# Open / Glass / Acrylic Top



## sick of chiclids (May 25, 2010)

I'd really like to do an open top tank. I know p's aren't prone to jumping, but they are skittish. It has been suggested to go with a glass or acrylic top with a suspended canopy. My concern is I imagine either option is going to collect a lot of unsightly condensation. Does anyone else have a setup like this? Do you get a lot of condensation? If you have some pictures of it please post. Thanks.

I should add&#8230; The tank is 48" x 16" x 18" and will be home to a small pygo shoal.


----------



## BRUNER247 (Jun 2, 2010)

I would rule out open top if it were me.wouldn't condensation on a glass or plexy top be better than letting it out into the house?


----------



## I Can Mate (Apr 8, 2010)

i only do open top for my planted rhom tank because i read somewhere that it blocks some lights off for my plants. other than that i be safe by putting a top on it.

Data items
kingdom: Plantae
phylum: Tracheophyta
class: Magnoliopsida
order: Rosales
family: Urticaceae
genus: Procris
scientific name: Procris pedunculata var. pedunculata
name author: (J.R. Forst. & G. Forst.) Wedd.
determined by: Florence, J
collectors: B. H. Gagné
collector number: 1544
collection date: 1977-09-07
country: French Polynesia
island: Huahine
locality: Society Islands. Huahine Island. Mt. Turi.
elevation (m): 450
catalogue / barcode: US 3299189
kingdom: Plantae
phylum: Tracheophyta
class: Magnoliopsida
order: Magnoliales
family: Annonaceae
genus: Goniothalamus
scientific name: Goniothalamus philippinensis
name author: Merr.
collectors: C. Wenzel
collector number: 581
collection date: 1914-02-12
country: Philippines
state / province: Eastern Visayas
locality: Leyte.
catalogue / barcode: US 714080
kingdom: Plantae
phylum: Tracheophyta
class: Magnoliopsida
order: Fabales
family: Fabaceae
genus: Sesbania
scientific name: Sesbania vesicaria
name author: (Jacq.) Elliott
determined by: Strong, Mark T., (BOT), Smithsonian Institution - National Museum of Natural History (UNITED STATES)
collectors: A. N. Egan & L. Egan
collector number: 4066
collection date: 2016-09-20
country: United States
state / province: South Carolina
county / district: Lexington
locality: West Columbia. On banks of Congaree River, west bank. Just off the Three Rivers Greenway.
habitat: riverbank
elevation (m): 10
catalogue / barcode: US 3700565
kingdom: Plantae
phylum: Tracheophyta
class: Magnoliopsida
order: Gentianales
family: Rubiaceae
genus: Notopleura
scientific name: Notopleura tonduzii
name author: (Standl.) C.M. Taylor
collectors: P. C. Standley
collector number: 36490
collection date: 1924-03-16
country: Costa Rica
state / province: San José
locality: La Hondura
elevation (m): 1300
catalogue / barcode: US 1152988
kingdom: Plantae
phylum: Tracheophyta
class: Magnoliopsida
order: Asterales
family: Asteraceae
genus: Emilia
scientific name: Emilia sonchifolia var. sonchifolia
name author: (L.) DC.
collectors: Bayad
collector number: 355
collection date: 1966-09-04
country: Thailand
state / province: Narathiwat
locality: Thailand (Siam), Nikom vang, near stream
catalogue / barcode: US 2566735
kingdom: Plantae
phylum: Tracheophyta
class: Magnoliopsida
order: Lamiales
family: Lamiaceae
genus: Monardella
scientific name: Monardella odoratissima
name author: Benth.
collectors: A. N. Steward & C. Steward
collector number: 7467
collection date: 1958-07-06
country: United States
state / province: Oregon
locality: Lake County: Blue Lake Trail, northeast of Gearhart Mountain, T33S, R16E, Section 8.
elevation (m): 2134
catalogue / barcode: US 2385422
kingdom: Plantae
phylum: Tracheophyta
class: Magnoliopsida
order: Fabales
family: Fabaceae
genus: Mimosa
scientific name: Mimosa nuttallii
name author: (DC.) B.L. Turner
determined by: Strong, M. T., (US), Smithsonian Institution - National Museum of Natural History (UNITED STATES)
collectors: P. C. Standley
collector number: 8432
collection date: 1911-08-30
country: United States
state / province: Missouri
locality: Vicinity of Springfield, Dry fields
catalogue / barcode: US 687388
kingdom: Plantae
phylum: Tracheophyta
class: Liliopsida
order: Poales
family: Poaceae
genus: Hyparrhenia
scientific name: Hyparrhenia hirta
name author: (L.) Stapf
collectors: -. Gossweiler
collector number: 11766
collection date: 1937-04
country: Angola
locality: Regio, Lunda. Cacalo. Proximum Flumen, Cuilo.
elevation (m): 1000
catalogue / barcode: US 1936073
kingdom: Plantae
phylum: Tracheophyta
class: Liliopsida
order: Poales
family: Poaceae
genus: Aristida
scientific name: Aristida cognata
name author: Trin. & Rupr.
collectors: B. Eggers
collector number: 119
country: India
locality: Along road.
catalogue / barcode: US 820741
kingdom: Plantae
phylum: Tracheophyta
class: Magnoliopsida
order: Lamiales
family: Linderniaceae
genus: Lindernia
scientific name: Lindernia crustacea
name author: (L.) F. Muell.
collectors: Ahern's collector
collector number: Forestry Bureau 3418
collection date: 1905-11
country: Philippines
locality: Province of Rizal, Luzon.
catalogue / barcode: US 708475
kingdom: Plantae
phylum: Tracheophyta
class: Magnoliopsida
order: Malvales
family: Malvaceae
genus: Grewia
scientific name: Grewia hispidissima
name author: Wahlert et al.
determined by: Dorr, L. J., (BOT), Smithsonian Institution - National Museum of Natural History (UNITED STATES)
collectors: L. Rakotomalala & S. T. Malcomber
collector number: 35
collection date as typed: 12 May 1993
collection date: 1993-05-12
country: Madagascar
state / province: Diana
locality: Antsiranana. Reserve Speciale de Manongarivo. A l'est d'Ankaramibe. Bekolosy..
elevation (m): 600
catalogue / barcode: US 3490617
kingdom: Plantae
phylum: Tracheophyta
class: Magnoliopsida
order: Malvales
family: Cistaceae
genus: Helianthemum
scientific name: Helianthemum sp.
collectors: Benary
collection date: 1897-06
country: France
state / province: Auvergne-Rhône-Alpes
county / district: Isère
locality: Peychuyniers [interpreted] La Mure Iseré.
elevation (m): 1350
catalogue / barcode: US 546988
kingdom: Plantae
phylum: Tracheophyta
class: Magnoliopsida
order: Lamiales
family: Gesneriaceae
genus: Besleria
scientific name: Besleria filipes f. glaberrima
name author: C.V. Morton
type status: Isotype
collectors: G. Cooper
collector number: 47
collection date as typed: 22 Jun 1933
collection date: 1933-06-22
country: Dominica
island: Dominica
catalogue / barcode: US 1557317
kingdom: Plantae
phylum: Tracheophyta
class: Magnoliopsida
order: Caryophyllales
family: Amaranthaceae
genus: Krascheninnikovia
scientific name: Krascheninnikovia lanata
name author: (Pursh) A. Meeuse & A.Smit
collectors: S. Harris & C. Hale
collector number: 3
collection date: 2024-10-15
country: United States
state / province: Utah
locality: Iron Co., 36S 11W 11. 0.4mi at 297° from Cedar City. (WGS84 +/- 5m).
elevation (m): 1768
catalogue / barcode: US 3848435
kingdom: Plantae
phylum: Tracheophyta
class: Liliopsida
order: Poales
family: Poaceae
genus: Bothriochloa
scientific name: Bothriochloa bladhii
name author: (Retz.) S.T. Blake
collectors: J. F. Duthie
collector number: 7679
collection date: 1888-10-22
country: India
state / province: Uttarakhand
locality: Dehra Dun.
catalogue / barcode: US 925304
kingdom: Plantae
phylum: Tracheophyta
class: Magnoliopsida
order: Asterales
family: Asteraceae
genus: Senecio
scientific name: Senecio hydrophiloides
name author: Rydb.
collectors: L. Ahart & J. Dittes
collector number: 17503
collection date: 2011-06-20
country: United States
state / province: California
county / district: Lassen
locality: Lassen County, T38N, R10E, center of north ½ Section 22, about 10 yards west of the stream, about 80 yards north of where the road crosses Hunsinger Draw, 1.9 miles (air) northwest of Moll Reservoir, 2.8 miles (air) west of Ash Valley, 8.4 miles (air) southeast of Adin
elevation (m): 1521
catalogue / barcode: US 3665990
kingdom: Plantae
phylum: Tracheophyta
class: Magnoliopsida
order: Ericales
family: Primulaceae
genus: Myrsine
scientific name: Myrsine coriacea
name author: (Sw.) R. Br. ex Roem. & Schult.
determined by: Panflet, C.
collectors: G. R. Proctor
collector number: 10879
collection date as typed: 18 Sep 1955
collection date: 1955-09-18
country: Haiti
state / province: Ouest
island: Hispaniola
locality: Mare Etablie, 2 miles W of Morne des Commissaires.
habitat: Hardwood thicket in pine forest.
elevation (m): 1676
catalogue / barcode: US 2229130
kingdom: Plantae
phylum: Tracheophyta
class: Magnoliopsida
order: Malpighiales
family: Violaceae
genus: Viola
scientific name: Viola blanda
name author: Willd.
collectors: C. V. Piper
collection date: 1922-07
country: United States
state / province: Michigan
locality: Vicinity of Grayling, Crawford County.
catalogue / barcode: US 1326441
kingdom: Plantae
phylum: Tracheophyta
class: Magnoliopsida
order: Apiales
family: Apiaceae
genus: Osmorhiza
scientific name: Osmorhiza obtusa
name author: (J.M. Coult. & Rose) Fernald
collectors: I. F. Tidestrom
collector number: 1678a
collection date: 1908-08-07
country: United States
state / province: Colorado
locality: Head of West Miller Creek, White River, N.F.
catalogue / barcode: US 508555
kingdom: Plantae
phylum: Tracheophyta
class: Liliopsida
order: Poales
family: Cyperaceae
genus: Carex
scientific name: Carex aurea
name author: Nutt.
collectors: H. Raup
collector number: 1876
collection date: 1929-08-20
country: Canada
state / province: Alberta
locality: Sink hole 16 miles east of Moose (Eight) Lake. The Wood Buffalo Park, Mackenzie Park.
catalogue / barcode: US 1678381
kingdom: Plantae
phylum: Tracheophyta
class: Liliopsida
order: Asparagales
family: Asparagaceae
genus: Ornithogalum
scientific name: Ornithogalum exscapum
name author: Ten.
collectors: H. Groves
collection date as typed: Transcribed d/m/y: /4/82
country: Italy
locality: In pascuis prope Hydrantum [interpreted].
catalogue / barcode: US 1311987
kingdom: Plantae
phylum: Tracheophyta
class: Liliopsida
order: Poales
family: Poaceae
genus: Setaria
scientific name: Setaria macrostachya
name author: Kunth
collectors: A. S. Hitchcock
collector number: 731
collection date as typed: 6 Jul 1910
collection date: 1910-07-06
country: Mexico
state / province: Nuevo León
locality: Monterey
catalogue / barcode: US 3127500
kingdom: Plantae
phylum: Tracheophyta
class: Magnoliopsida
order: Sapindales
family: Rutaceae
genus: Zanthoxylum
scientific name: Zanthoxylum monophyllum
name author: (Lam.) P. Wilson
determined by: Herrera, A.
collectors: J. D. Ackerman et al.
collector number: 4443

Given problem 1: Retype everything in the aquarium-top thread from "I'd really like" down to "into the house?".
Given problem 2: Continue the forum thread about open or covered aquarium tops from where it stops.

Reply 1:
I'd really like to do an open top tank. I know p's aren't prone to jumping, but they are skittish. It has been suggested to go with a glass or acrylic top with a suspended canopy. My concern is I imagine either option is going to collect a lot of unsightly condensation. Does anyone else have a setup like this? Do you get a lot of condensation? If you have some pictures of it please post. Thanks.

I should add&#8230; The tank is 48" x 16" x 18" and will be home to a small pygo shoal.


----------



## BRUNER247 (Jun 2, 2010)

I would rule out open top if it were me.wouldn't condensation on a glass or plexy top be better than letting it out into the house?

Reply 2:
----------



## Guest (Jul 21, 2010)

just curious, whats the reason for wanting the open tank? you might get a lot of evaporation. you can make a cheap lid using plexiglass from the store, and cut it into a few pieces to fit


----------



## sick of chiclids (May 25, 2010)

Couple of reasons for an open top… First is astetics, especially with a rimless or euro brace tank. Also as Mate had stated the tank will be planted, hopefully with some floating and surface plants.


----------



## Sacrifice (Sep 24, 2006)

I have a 75g that I just recently fully planted and put a 4" Rhom in there. I'm currently going with the open tank look. Ps are a very skittish fish as you already know, but you don't hear very often of a member actually having one jump out of the tank. I think most of them simply bang the sides and don't rush to the top. However if this tank was for a shoal of Ps I'd probably go ahead and put a plexi lid on it, but with just this 4" Rhom I think that I'll be OK.


----------



## sick of chiclids (May 25, 2010)

Oh yeah, evaporation is not a concern. With all my brothers reef tanks, water useage (especially on my small tank) is not an issue and if anything the air in my house is a bit dry. If I find I need it, an auto top-off is not a problem to add.


----------



## Brian762 (May 18, 2010)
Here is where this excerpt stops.